Just how long is a monkey’s tail? That’s the kind of hard-hitting question you’ll be pondering in Fauna, a must-have for animal lovers looking to put their zoology knowledge to the test.
Each round, players try to size up one of 360 animal species, placing cubes on a game board depicting a world map, to make guesses on everything from weight to habitat. Cubes can’t be placed in the same spot as someone else’s – so you’ve got to prioritise the answers you feel most strongly about, before someone poaches your spot.
Educational, colourful, and well-designed, Fauna is an excellent quiz game for kids. Both the board and the animal cards are beautifully illustrated, and it has a less competitive feel than most of the games on this list, serving as wholesome family fun.
If you’re not wild about wildlife, Terra, from the same designer, offers much the same experience, but with more general geographical questions.
If you were around in the late ’90s / early ’00s, there’s a good chance you’ve played Cranium. Citing itself as “the game for your whole brain”, Cranium pitches itself as more than just a mere trivia game – you’ll also need to do impressions, unscramble words, or even sculpt some art out of clay.
The aim of Cranium is for your team to reach ‘Cranium Central’ and complete the final task you find there. But here’s the catch – you can’t move until your team successfully completes the activity on a card drawn for your turn.

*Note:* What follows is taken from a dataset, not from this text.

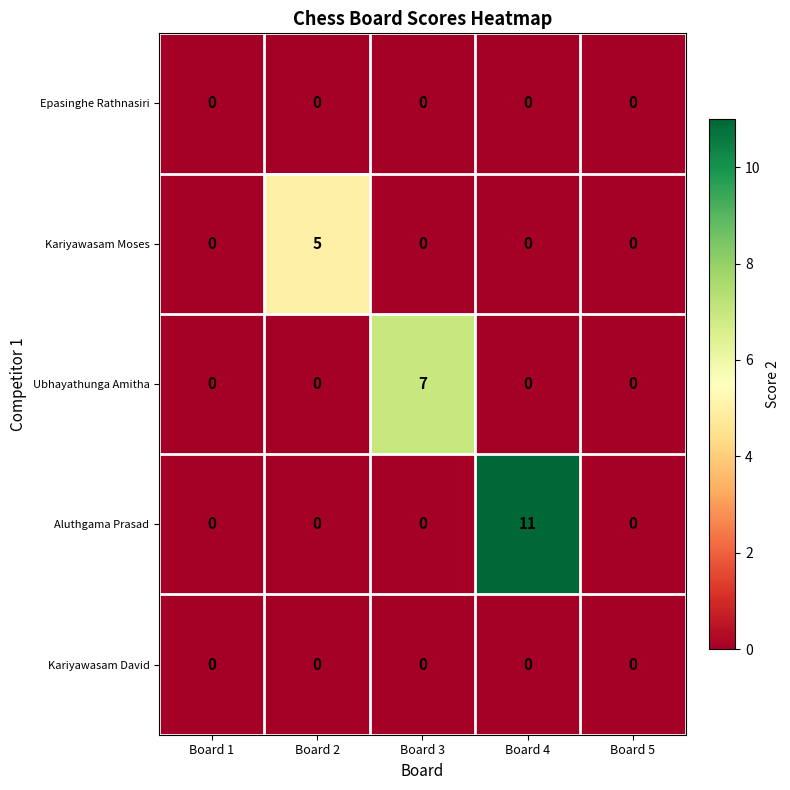

What is the maximum value shown in the chart?

11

You also can’t enter Cranium Central until you hold one card from each of the four different decks, meaning you’ll have to complete activities of all types before the game is over.
There’s so much more to the 90s board game Cranium than mere quiz questions that the trivia aspect of the game starts to look a little dry compared to the whistling and clay creation portions of the evening. If you’re after a questions-heavy night of quizzing, Cranium may not be the quiz board game for you – but if you’re happy with some quiz-lite gaming, there’s few games quite as colourful as Cranium.
You know you’re in good quizzing hands when a quiz game is made by a trivia show host. Such is the case with Smart Ass, created by ex-Wheel-of-Fortune host Rob Elliot.
The trivia cards in Smart Ass are a little different to what you’d find in a Trivial Pursuit box. Rather than answering a specific question in the sports category, you might draw from the ‘Who Am I?’ category. The card you draw will have a series of clues rather than questions, and these clues gradually get easier until you reach the answer at the bottom.
Everyone is competing to be the first person to shout the correct answer – though beware, because a wrong answer stops your guesses altogether. You might be able to guess from “I was born in 1930”, but when you hear “I was the first man on the moon”, you’ll definitely know the answer – Neil Armstrong.
Smart Ass has a fairly simple ‘travel around the board and reach the end’ mechanic, but fighting to shout the right answer before your friends will have you all braying for more.
Trivial Pursuit: Master Edition
Okay, so right about now some of you will be looking back up at the title of this article and frowning into your screens, but listen, we couldn’t really have a best trivia board games list without properly honouring the great-granddaddy of the genre, could we?
There’s a reason Trivial Pursuit has stood the test of time: it’s a familiar, reliable quiz game classic. Sometimes you take someone to a sumptuous buffet and they just want to eat beans on toast.
If that’s you, and after seeing everything else that’s out there you’re hankering for some tried and true Trivial Pursuit, you at least ought to play the best possible version.
Out of all the myriad Trivial Pursuit variants (there are so many, oh my) our pick for best in show is the Master Edition. With a larger number of questions, a refined but familiar design, and the addition of a timer, it keeps enough the same, while being an all-round improvement on the classic version.